For CDE systems on EoL software, PCI DSS requires documented compensating controls: network isolation to reduce attack surface (the EoL system is segmented from other systems), WAF (Web Application Firewall) or IPS (Intrusion Prevention System) rules to compensate for unpatched vulnerabilities, and a documented migration plan (committing to moving away from EoL software by a specific date).
| IMPORTANT | End-of-life system components — operating systems, applications, or libraries that no longer receive security updates from the vendor — are a persistent QSA finding. EoL systems in the CDE are a major vulnerability. Develop a migration roadmap and commit to replacing EoL systems. Do not plan to run EoL software in the CDE indefinitely. |
Penetration Testing Methodology
Annual penetration testing must follow a recognized methodology (PTES — Penetration Testing Execution Standard, OWASP, NIST SP 800-115). The test must cover: all external-facing systems in or connected to the CDE (external network penetration test — an attacker's perspective from the internet), all internal CDE systems and their trust relationships (internal network penetration test — what an insider attacker could do), all public-facing web applications and APIs that handle CHD (application penetration test — looking for OWASP Top 10 vulnerabilities), and network segmentation verification (confirming that an attacker in an out-of-scope segment cannot reach CDE systems).
Critical and high findings must be remediated and the penetration tester must confirm remediation (a retest of the vulnerability confirms it is fixed). The penetration test report should be detailed enough that a QSA can understand the testing scope and methodology.
Selecting a Penetration Tester
Penetration testing quality varies enormously. Bad penetration testers run a vulnerability scanner and call it a penetration test. Good penetration testers combine automated tools with manual testing, attempt to chain vulnerabilities together (one finding enables another), and understand the business context of the systems being tested.

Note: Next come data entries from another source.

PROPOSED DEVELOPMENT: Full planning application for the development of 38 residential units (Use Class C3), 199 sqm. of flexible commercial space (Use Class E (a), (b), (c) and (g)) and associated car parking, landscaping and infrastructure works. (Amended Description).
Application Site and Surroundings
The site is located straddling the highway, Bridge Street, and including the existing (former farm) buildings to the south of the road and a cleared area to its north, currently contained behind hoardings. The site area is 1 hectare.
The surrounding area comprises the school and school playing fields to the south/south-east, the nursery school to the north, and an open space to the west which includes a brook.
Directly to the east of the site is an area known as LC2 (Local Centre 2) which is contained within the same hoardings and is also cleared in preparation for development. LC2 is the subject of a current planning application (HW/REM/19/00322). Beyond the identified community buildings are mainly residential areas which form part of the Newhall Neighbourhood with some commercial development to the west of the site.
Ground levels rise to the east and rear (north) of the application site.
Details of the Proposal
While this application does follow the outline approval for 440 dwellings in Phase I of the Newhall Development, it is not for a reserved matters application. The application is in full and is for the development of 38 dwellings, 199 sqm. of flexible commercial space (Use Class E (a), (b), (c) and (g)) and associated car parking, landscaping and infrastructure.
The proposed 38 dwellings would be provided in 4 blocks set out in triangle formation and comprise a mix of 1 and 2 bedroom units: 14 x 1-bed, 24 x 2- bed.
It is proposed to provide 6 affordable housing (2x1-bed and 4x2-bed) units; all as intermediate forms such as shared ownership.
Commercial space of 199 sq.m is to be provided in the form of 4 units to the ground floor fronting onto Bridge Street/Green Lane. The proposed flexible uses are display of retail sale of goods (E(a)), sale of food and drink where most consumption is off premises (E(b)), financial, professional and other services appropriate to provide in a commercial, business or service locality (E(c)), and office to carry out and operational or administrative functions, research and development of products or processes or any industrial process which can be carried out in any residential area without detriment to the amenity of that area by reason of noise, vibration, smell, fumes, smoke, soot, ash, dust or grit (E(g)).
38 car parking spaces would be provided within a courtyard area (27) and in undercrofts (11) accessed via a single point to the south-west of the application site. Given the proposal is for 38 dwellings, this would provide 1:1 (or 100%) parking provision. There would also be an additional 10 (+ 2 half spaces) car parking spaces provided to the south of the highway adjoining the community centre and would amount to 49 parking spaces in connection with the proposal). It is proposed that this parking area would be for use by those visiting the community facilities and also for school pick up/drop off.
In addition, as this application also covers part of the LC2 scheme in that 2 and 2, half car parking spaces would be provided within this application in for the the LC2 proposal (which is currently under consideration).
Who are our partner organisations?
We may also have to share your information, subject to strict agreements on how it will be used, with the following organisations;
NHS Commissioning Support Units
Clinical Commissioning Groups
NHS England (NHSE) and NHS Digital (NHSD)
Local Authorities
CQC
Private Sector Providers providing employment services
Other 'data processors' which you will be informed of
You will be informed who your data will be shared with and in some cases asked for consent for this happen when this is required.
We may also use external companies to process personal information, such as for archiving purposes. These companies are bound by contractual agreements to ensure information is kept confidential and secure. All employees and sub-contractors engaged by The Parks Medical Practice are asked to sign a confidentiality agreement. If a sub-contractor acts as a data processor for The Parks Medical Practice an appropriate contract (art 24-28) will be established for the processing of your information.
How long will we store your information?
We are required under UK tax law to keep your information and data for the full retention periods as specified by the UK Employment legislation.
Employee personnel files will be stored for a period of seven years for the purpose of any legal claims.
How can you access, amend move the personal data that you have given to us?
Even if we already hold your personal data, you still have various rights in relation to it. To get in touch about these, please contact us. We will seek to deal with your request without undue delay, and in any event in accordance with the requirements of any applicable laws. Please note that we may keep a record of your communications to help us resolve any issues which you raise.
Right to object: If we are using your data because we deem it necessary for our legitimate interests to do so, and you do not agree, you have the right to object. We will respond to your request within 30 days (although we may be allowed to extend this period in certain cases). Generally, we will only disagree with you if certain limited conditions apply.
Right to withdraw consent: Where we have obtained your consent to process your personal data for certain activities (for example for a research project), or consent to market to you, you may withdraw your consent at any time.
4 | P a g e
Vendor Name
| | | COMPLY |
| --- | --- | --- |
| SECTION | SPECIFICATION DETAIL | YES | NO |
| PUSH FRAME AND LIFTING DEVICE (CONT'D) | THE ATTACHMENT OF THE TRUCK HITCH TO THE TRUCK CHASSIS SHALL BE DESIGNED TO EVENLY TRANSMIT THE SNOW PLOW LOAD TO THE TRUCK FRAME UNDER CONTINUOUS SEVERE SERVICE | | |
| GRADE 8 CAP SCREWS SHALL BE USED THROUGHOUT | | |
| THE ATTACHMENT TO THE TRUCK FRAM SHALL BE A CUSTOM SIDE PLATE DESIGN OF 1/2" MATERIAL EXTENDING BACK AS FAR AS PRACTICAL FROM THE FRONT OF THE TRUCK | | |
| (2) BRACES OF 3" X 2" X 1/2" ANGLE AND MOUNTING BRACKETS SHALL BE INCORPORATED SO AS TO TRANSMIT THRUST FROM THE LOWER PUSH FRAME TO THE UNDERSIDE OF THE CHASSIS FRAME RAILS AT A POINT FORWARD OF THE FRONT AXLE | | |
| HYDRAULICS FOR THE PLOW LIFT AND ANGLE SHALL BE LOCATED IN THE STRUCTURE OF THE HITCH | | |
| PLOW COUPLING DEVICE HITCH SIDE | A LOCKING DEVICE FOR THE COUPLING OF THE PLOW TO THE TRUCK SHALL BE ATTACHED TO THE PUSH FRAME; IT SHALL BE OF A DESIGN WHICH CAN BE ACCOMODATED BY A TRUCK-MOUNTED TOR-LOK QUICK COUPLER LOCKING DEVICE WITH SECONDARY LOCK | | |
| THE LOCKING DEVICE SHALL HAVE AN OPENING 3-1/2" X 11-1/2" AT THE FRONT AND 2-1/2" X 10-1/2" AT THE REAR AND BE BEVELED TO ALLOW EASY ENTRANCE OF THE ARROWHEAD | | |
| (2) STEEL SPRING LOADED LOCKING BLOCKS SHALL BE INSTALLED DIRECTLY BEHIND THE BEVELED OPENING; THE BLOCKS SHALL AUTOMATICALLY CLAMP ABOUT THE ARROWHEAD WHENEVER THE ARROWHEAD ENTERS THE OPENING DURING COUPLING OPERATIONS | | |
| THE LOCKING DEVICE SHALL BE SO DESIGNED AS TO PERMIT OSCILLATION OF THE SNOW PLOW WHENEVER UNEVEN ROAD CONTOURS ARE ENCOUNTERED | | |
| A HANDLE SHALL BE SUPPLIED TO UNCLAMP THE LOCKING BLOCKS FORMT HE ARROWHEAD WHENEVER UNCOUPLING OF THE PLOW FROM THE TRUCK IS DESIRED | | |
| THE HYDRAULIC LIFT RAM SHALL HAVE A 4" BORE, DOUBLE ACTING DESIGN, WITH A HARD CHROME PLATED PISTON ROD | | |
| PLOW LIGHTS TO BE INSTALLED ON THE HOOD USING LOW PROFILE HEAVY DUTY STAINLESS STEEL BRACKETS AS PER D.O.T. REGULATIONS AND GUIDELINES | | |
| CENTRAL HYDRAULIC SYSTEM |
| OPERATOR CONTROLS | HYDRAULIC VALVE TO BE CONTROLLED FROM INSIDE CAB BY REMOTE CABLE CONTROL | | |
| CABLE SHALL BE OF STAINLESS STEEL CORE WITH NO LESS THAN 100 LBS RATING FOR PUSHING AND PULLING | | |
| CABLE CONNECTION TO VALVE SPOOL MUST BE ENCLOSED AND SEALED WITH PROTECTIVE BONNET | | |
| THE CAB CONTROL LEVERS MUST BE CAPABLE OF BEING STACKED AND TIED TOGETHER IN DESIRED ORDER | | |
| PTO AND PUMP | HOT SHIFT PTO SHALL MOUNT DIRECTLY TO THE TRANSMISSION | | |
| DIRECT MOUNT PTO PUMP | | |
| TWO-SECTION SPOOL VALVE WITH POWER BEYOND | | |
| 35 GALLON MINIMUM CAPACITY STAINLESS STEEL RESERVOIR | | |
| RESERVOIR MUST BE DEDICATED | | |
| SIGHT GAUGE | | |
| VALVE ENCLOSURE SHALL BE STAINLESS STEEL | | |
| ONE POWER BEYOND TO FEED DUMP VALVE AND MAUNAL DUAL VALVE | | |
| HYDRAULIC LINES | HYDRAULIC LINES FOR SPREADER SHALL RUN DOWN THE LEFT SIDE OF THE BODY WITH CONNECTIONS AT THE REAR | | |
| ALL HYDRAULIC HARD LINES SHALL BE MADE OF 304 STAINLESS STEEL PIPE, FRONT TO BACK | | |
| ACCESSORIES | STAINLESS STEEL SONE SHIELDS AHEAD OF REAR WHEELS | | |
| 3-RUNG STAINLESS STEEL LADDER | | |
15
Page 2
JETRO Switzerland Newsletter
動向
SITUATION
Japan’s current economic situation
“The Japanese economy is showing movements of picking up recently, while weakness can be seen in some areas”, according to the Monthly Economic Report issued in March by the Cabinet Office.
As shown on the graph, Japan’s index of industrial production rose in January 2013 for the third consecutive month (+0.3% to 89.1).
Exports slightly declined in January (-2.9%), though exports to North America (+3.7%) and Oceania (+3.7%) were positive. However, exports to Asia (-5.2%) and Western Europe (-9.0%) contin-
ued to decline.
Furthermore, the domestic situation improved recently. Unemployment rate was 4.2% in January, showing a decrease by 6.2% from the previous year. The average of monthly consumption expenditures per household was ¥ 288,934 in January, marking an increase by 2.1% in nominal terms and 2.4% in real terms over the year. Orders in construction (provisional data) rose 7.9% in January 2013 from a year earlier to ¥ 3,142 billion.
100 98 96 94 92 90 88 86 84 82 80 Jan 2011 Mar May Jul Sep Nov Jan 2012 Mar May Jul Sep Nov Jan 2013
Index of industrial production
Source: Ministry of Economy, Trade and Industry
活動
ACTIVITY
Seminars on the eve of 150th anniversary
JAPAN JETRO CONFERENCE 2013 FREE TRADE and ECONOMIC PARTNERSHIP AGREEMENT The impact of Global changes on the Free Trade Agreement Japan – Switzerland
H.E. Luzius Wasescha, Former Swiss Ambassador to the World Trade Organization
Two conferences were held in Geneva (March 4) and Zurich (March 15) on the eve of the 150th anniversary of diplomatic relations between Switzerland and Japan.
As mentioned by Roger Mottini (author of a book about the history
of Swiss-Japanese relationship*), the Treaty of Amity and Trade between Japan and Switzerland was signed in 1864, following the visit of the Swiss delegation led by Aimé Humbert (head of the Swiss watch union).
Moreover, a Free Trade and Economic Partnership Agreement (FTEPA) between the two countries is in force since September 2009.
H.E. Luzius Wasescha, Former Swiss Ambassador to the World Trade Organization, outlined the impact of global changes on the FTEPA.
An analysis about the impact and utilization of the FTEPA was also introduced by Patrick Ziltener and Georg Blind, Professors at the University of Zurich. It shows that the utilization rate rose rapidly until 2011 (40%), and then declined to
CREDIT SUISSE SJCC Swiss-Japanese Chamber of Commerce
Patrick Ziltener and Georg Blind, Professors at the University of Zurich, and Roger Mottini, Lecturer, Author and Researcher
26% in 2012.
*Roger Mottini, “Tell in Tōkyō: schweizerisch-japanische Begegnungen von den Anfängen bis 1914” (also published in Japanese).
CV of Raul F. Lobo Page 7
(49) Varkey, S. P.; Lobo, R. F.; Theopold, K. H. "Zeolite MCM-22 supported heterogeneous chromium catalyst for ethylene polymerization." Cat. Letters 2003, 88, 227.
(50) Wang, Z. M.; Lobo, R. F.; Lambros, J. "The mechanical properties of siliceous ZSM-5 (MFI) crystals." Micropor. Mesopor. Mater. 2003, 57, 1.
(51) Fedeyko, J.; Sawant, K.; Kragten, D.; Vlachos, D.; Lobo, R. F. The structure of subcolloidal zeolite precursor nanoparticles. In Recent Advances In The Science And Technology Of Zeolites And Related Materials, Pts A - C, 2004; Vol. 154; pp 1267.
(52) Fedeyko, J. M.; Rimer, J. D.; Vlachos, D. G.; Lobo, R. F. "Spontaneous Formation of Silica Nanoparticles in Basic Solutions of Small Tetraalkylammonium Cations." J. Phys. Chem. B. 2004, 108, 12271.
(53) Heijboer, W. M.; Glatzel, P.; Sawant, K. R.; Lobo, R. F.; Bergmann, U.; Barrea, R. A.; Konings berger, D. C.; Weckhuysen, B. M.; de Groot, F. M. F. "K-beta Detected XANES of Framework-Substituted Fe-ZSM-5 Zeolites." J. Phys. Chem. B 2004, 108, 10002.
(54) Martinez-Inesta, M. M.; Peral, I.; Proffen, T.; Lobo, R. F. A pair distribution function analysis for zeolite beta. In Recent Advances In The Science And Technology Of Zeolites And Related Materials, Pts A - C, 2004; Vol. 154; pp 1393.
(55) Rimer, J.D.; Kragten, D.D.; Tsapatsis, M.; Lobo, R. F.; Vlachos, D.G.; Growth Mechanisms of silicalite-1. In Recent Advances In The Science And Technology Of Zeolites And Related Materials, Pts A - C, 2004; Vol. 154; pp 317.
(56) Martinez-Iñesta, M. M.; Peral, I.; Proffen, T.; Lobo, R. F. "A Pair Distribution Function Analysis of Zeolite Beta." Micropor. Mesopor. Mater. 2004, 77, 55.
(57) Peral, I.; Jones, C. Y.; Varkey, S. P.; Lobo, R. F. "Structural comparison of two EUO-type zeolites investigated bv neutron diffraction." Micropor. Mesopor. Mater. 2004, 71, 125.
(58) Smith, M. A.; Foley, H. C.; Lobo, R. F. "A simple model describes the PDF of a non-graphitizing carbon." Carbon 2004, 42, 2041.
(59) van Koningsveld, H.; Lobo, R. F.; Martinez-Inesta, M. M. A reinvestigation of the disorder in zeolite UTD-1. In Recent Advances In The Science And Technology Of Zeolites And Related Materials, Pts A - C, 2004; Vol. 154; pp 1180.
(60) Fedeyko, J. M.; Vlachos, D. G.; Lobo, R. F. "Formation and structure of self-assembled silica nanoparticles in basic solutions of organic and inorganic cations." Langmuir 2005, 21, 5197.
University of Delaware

Look for testers with OSCP (Offensive Security Certified Professional), CEH (Certified Ethical Hacker), or equivalent credentials, using a written methodology document. QSAs will review the penetration test report and may question its scope and depth — a thin report covering only automated scanner results will not satisfy Requirement 11.
| Penetration testing quality varies enormously. Indonesian organizations seeking QSA-acceptable penetration tests should look for testers with OSCP, CEH, or equivalent credentials, using a written methodology document. QSAs will review the penetration test report and may question its scope and depth — a thin report covering only automated scanner results will not satisfy Requirement 11. Build relationships with reputable penetration testing firms that understand PCI DSS requirements and can provide assessment-ready reports. |
Evidence Package for Requirements 5, 6, 10, and 11
QSAs testing these requirements require: vulnerability management policy (documenting the process), internal scan reports (for all 4 quarters), ASV passing scan reports (for all 4 quarters), patch management records (showing patches deployed), evidence of post-change scans, SIEM configuration documentation (alert rules, log sources), SIEM daily review records (evidence that alerts are reviewed each day), penetration test reports (for the past year, showing scope and remediation), segmentation test results, and evidence that critical vulnerabilities are remediated within 30 days.
The strongest evidence is actual scan reports with timestamps, actual patch deployment records from change management, actual daily review logs showing alerts were reviewed, and actual penetration test reports from qualified testers. Do not prepare generic policy documents and hope they satisfy requirements — QSAs want evidence that controls are actually operating.